The study established that after administration of 5 Raviset suppositories, uterine bleedings ceased in 27 of the 31 patients. Analysis of the clinical and paraclinical indices 24 hours after the cessation of the treatment, recorded alongside the improvement in the patients' condition and in the hemodynamic parameters (Ps decreased by 5.78 b/min; systolic TA increased on average by 8.76 mmHg, and the diastolic pressure—by 6.5 mmHg) showed an increase in hemoglobin concentration in the peripheral blood to 10.7 g/l on average, as well as an increase in the number of erythrocytes by 0.2 mil/mm3.

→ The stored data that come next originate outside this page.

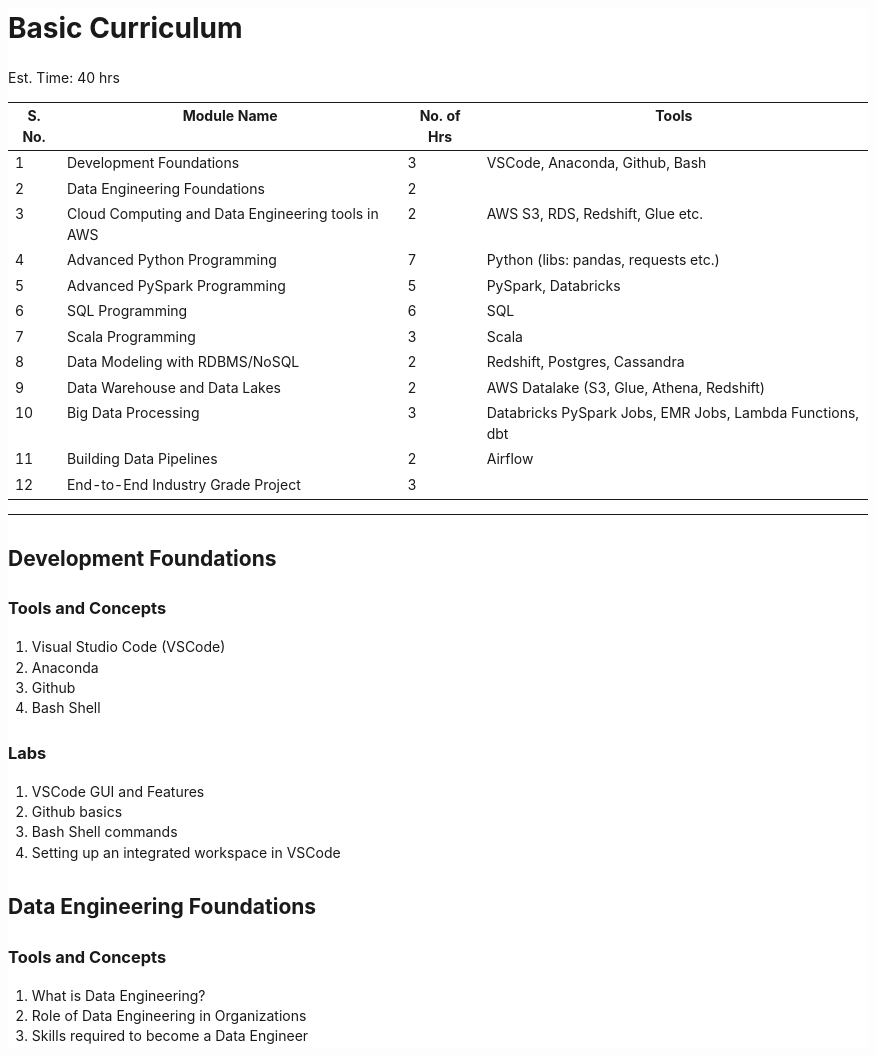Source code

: # Basic Curriculum

Est. Time: 40 hrs

| S. No. | Module Name                                       | No. of Hrs | Tools                                                    |
|--------|---------------------------------------------------|------------|----------------------------------------------------------|
| 1      | Development Foundations                           | 3          | VSCode, Anaconda, Github, Bash                           |
| 2      | Data Engineering Foundations                      | 2          |                                                          |
| 3      | Cloud Computing and Data Engineering tools in AWS | 2          | AWS S3, RDS, Redshift, Glue etc.                         |
| 4      | Advanced Python Programming                       | 7          | Python (libs: pandas, requests etc.)                     |
| 5      | Advanced PySpark Programming                      | 5          | PySpark, Databricks                                      |
| 6      | SQL Programming                                   | 6          | SQL                                                      |
| 7      | Scala Programming                                 | 3          | Scala                                                    |
| 8      | Data Modeling with RDBMS/NoSQL                    | 2          | Redshift, Postgres, Cassandra                            |
| 9      | Data Warehouse and Data Lakes                     | 2          | AWS Datalake (S3, Glue, Athena, Redshift)                |
| 10     | Big Data Processing                               | 3          | Databricks PySpark Jobs, EMR Jobs, Lambda Functions, dbt |
| 11     | Building Data Pipelines                           | 2          | Airflow                                                  |
| 12     | End-to-End Industry Grade Project                 | 3          |                                                          |

---

## Development Foundations

### Tools and Concepts

1. Visual Studio Code (VSCode) 
2. Anaconda
3. Github
4. Bash Shell

### Labs

1. VSCode GUI and Features
2. Github basics
3. Bash Shell commands
4. Setting up an integrated workspace in VSCode

## Data Engineering Foundations

### Tools and Concepts

1. What is Data Engineering?
2. Role of Data Engineering in Organizations
3. Skills required to become a Data Engineer
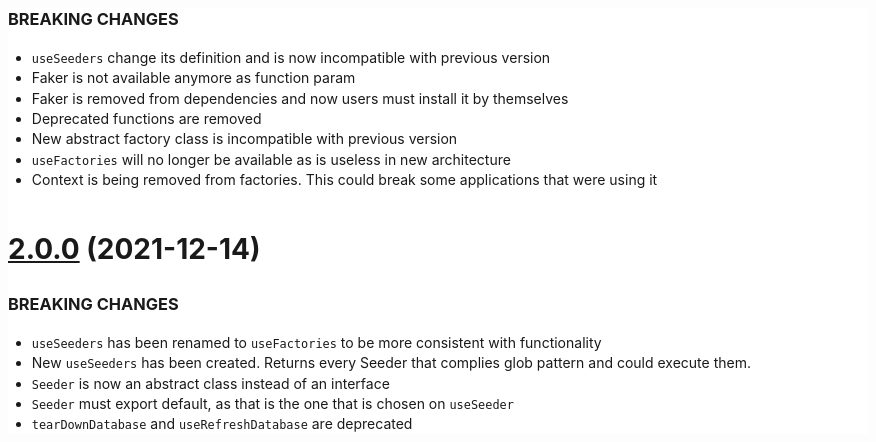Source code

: ### BREAKING CHANGES

- `useSeeders` change its definition and is now incompatible with previous version
- Faker is not available anymore as function param
- Faker is removed from dependencies and now users must install it by themselves
- Deprecated functions are removed
- New abstract factory class is incompatible with previous version
- `useFactories` will no longer be available as is useless in new architecture
- Context is being removed from factories. This could break some applications that were using it

# [2.0.0](https://github.com/jorgebodega/typeorm-seeding/compare/v1.6.2...v2.0.0) (2021-12-14)

### BREAKING CHANGES

- `useSeeders` has been renamed to `useFactories` to be more consistent with functionality
- New `useSeeders` has been created. Returns every Seeder that complies glob pattern and could execute them.
- `Seeder` is now an abstract class instead of an interface
- `Seeder` must export default, as that is the one that is chosen on `useSeeder`
- `tearDownDatabase` and `useRefreshDatabase` are deprecated
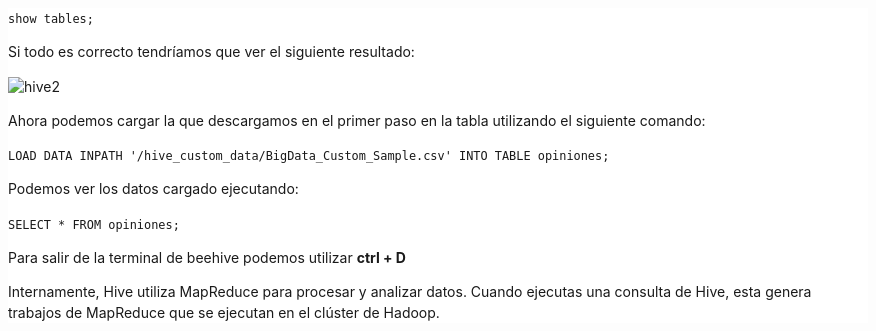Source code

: `show tables;`

Si todo es correcto tendríamos que ver el siguiente resultado:

![hive2](/hive2.png)

Ahora podemos cargar la que descargamos en el primer paso en la tabla utilizando el siguiente comando:

`LOAD DATA INPATH '/hive_custom_data/BigData_Custom_Sample.csv' INTO TABLE opiniones;`

Podemos ver los datos cargado ejecutando:

`SELECT * FROM opiniones;`

Para salir de la terminal de beehive podemos utilizar **ctrl + D**

Internamente, Hive utiliza MapReduce para procesar y analizar datos. Cuando ejecutas una consulta de Hive, esta genera trabajos de MapReduce que se ejecutan en el clúster de Hadoop.
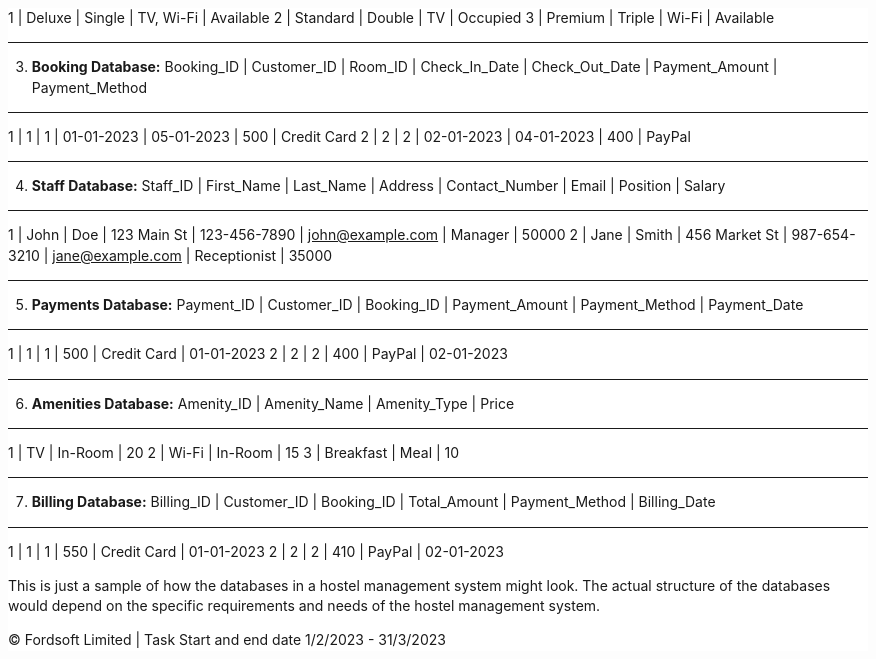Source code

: 
1 | Deluxe | Single | TV, Wi-Fi | Available
2 | Standard | Double | TV | Occupied
3 | Premium | Triple | Wi-Fi | Available

---

3. **Booking Database:**
   Booking_ID | Customer_ID | Room_ID | Check_In_Date | Check_Out_Date | Payment_Amount | Payment_Method

---

1 | 1 | 1 | 01-01-2023 | 05-01-2023 | 500 | Credit Card
2 | 2 | 2 | 02-01-2023 | 04-01-2023 | 400 | PayPal

---

4. **Staff Database:**
   Staff_ID | First_Name | Last_Name | Address | Contact_Number | Email | Position | Salary

---

1 | John | Doe | 123 Main St | 123-456-7890 | john@example.com | Manager | 50000
2 | Jane | Smith | 456 Market St | 987-654-3210 | jane@example.com | Receptionist | 35000

---

5. **Payments Database:**
   Payment_ID | Customer_ID | Booking_ID | Payment_Amount | Payment_Method | Payment_Date

---

1 | 1 | 1 | 500 | Credit Card | 01-01-2023
2 | 2 | 2 | 400 | PayPal | 02-01-2023

---

6. **Amenities Database:**
   Amenity_ID | Amenity_Name | Amenity_Type | Price

---

1 | TV | In-Room | 20
2 | Wi-Fi | In-Room | 15
3 | Breakfast | Meal | 10

---

7. **Billing Database:**
   Billing_ID | Customer_ID | Booking_ID | Total_Amount | Payment_Method | Billing_Date

---

1 | 1 | 1 | 550 | Credit Card | 01-01-2023
2 | 2 | 2 | 410 | PayPal | 02-01-2023

This is just a sample of how the databases in a hostel management system might look. The actual structure of the databases would depend on the specific requirements and needs of the hostel management system.

&copy; Fordsoft Limited | Task Start and end date 1/2/2023 - 31/3/2023
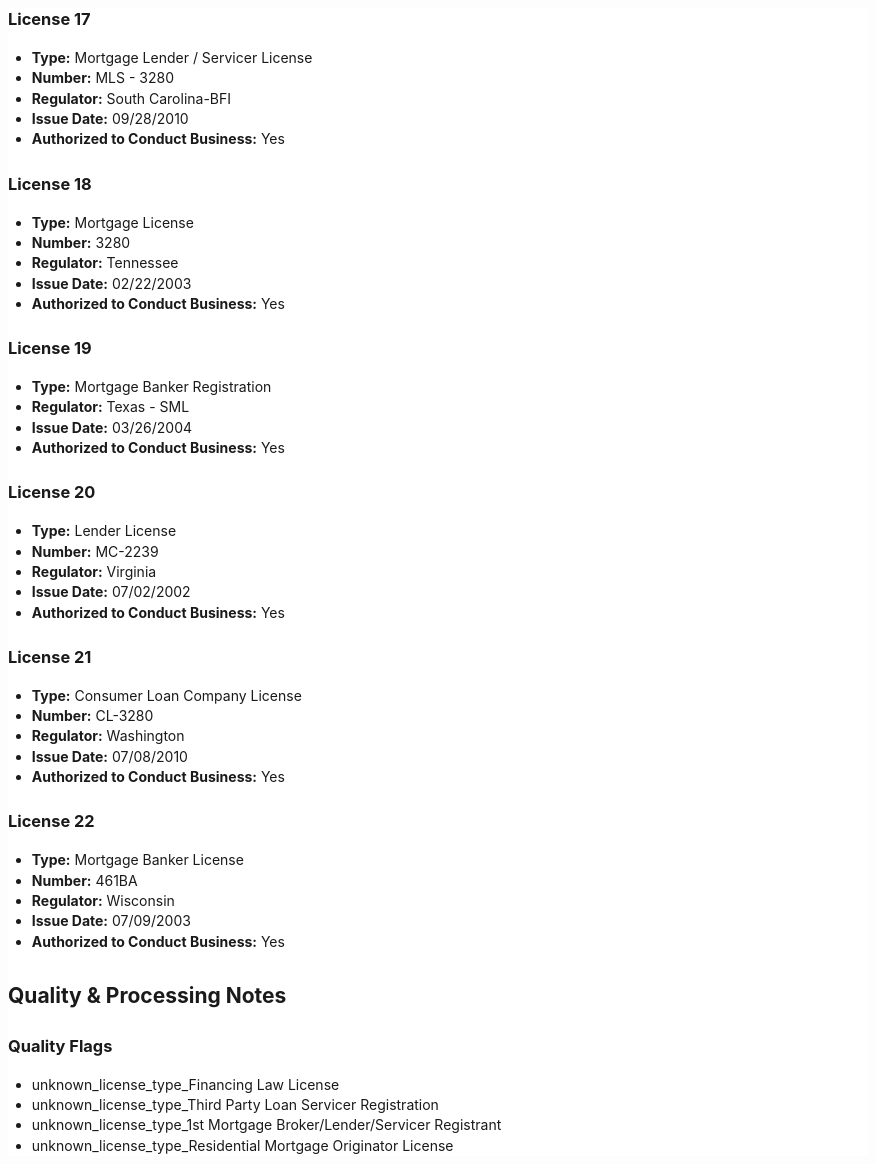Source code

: ### License 17
- **Type:** Mortgage Lender / Servicer License
- **Number:** MLS - 3280
- **Regulator:** South Carolina-BFI
- **Issue Date:** 09/28/2010
- **Authorized to Conduct Business:** Yes

### License 18
- **Type:** Mortgage License
- **Number:** 3280
- **Regulator:** Tennessee
- **Issue Date:** 02/22/2003
- **Authorized to Conduct Business:** Yes

### License 19
- **Type:** Mortgage Banker Registration
- **Regulator:** Texas - SML
- **Issue Date:** 03/26/2004
- **Authorized to Conduct Business:** Yes

### License 20
- **Type:** Lender License
- **Number:** MC-2239
- **Regulator:** Virginia
- **Issue Date:** 07/02/2002
- **Authorized to Conduct Business:** Yes

### License 21
- **Type:** Consumer Loan Company License
- **Number:** CL-3280
- **Regulator:** Washington
- **Issue Date:** 07/08/2010
- **Authorized to Conduct Business:** Yes

### License 22
- **Type:** Mortgage Banker License
- **Number:** 461BA
- **Regulator:** Wisconsin
- **Issue Date:** 07/09/2003
- **Authorized to Conduct Business:** Yes

## Quality & Processing Notes
### Quality Flags
- unknown_license_type_Financing Law License
- unknown_license_type_Third Party Loan Servicer Registration
- unknown_license_type_1st Mortgage Broker/Lender/Servicer Registrant
- unknown_license_type_Residential Mortgage Originator License
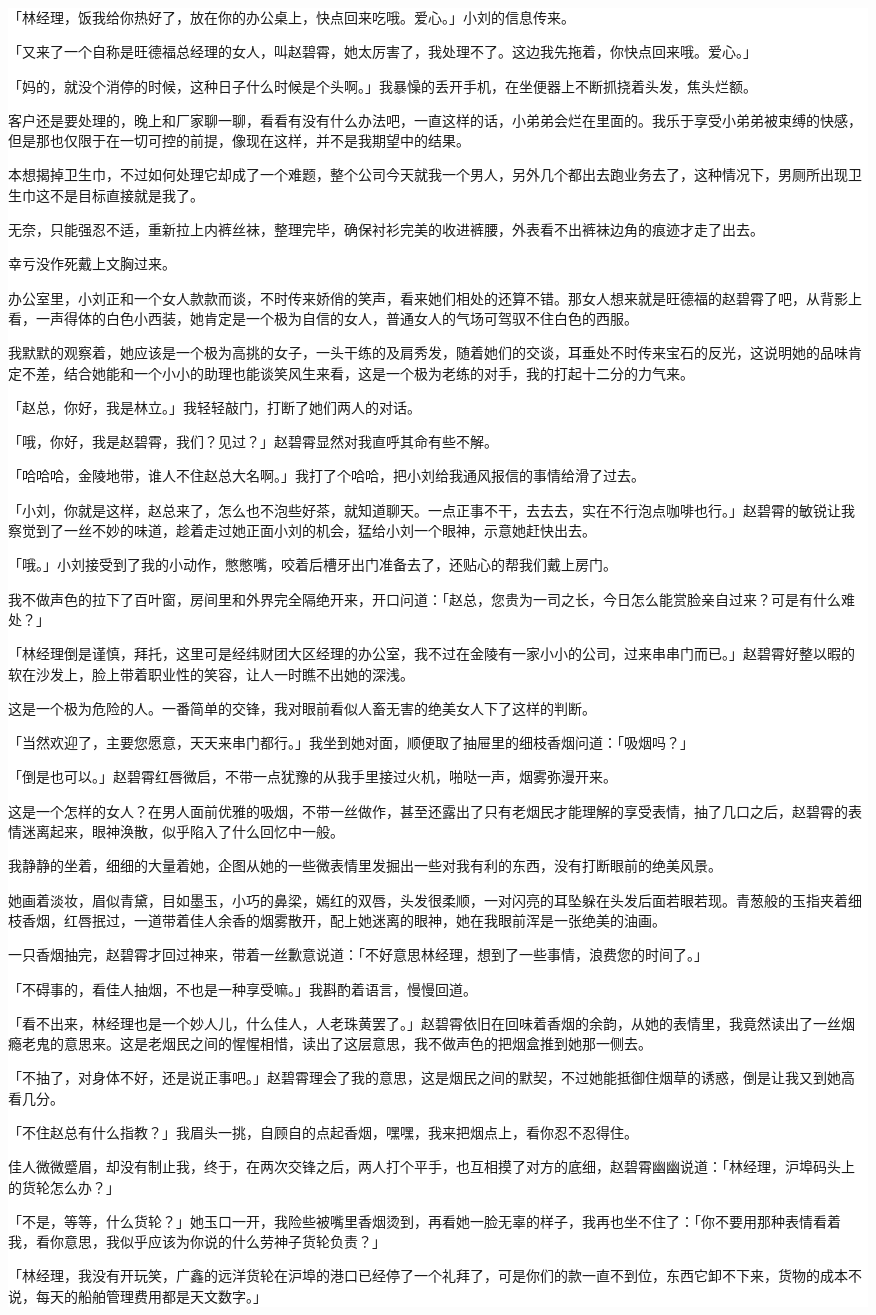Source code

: 「林经理，饭我给你热好了，放在你的办公桌上，快点回来吃哦。爱心。」小刘的信息传来。

「又来了一个自称是旺德福总经理的女人，叫赵碧霄，她太厉害了，我处理不了。这边我先拖着，你快点回来哦。爱心。」

「妈的，就没个消停的时候，这种日子什么时候是个头啊。」我暴懆的丢开手机，在坐便器上不断抓挠着头发，焦头烂额。

客户还是要处理的，晚上和厂家聊一聊，看看有没有什么办法吧，一直这样的话，小弟弟会烂在里面的。我乐于享受小弟弟被束缚的快感，但是那也仅限于在一切可控的前提，像现在这样，并不是我期望中的结果。

本想揭掉卫生巾，不过如何处理它却成了一个难题，整个公司今天就我一个男人，另外几个都出去跑业务去了，这种情况下，男厕所出现卫生巾这不是目标直接就是我了。

无奈，只能强忍不适，重新拉上内裤丝袜，整理完毕，确保衬衫完美的收进裤腰，外表看不出裤袜边角的痕迹才走了出去。

幸亏没作死戴上文胸过来。

办公室里，小刘正和一个女人款款而谈，不时传来娇俏的笑声，看来她们相处的还算不错。那女人想来就是旺德福的赵碧霄了吧，从背影上看，一声得体的白色小西装，她肯定是一个极为自信的女人，普通女人的气场可驾驭不住白色的西服。

我默默的观察着，她应该是一个极为高挑的女子，一头干练的及肩秀发，随着她们的交谈，耳垂处不时传来宝石的反光，这说明她的品味肯定不差，结合她能和一个小小的助理也能谈笑风生来看，这是一个极为老练的对手，我的打起十二分的力气来。

「赵总，你好，我是林立。」我轻轻敲门，打断了她们两人的对话。

「哦，你好，我是赵碧霄，我们？见过？」赵碧霄显然对我直呼其命有些不解。

「哈哈哈，金陵地带，谁人不住赵总大名啊。」我打了个哈哈，把小刘给我通风报信的事情给滑了过去。

「小刘，你就是这样，赵总来了，怎么也不泡些好茶，就知道聊天。一点正事不干，去去去，实在不行泡点咖啡也行。」赵碧霄的敏锐让我察觉到了一丝不妙的味道，趁着走过她正面小刘的机会，猛给小刘一个眼神，示意她赶快出去。

「哦。」小刘接受到了我的小动作，憋憋嘴，咬着后槽牙出门准备去了，还贴心的帮我们戴上房门。

我不做声色的拉下了百叶窗，房间里和外界完全隔绝开来，开口问道：「赵总，您贵为一司之长，今日怎么能赏脸亲自过来？可是有什么难处？」

「林经理倒是谨慎，拜托，这里可是经纬财团大区经理的办公室，我不过在金陵有一家小小的公司，过来串串门而已。」赵碧霄好整以暇的软在沙发上，脸上带着职业性的笑容，让人一时瞧不出她的深浅。

这是一个极为危险的人。一番简单的交锋，我对眼前看似人畜无害的绝美女人下了这样的判断。

「当然欢迎了，主要您愿意，天天来串门都行。」我坐到她对面，顺便取了抽屉里的细枝香烟问道：「吸烟吗？」

「倒是也可以。」赵碧霄红唇微启，不带一点犹豫的从我手里接过火机，啪哒一声，烟雾弥漫开来。

这是一个怎样的女人？在男人面前优雅的吸烟，不带一丝做作，甚至还露出了只有老烟民才能理解的享受表情，抽了几口之后，赵碧霄的表情迷离起来，眼神涣散，似乎陷入了什么回忆中一般。

我静静的坐着，细细的大量着她，企图从她的一些微表情里发掘出一些对我有利的东西，没有打断眼前的绝美风景。

她画着淡妆，眉似青黛，目如墨玉，小巧的鼻梁，嫣红的双唇，头发很柔顺，一对闪亮的耳坠躲在头发后面若眼若现。青葱般的玉指夹着细枝香烟，红唇抿过，一道带着佳人余香的烟雾散开，配上她迷离的眼神，她在我眼前浑是一张绝美的油画。

一只香烟抽完，赵碧霄才回过神来，带着一丝歉意说道：「不好意思林经理，想到了一些事情，浪费您的时间了。」

「不碍事的，看佳人抽烟，不也是一种享受嘛。」我斟酌着语言，慢慢回道。

「看不出来，林经理也是一个妙人儿，什么佳人，人老珠黄罢了。」赵碧霄依旧在回味着香烟的余韵，从她的表情里，我竟然读出了一丝烟瘾老鬼的意思来。这是老烟民之间的惺惺相惜，读出了这层意思，我不做声色的把烟盒推到她那一侧去。

「不抽了，对身体不好，还是说正事吧。」赵碧霄理会了我的意思，这是烟民之间的默契，不过她能抵御住烟草的诱惑，倒是让我又到她高看几分。

「不住赵总有什么指教？」我眉头一挑，自顾自的点起香烟，嘿嘿，我来把烟点上，看你忍不忍得住。

佳人微微蹙眉，却没有制止我，终于，在两次交锋之后，两人打个平手，也互相摸了对方的底细，赵碧霄幽幽说道：「林经理，沪埠码头上的货轮怎么办？」

「不是，等等，什么货轮？」她玉口一开，我险些被嘴里香烟烫到，再看她一脸无辜的样子，我再也坐不住了：「你不要用那种表情看着我，看你意思，我似乎应该为你说的什么劳神子货轮负责？」

「林经理，我没有开玩笑，广鑫的远洋货轮在沪埠的港口已经停了一个礼拜了，可是你们的款一直不到位，东西它卸不下来，货物的成本不说，每天的船舶管理费用都是天文数字。」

In group II, the treatment with Raviset significantly reduced the incidence and intensity of dysmenorrhea. The administration of 4 Raviset suppositories abrogated) dysmenorrhea in 36 patients (94.7%).

Complications or severe adverse effects at the time of administering Raviset have not been established. The local tolerability and acceptability of the treatment was good in all cases.

Thus, this study showed that treatment with vaginal Raviset suppositories constitutes an efficient medicinal alternative for preventing and diminishing menstrual pain. The results of the study further showed that administration of Raviset is an efficient method in the treatment of pathological uterine bleedings in patients suffering from uterine myoma.

It is thus that the high therapeutic efficiency of the Raviset suppository, its cost effectiveness along with good local tolerability make the Raviset preparation a highly) useful tool in gynecological practice.

It will be appreciated by persons skilled in the art that the present invention is not limited by what has been particularly shown and described herein above. Rather the scope of the invention is defined by the claims that follow.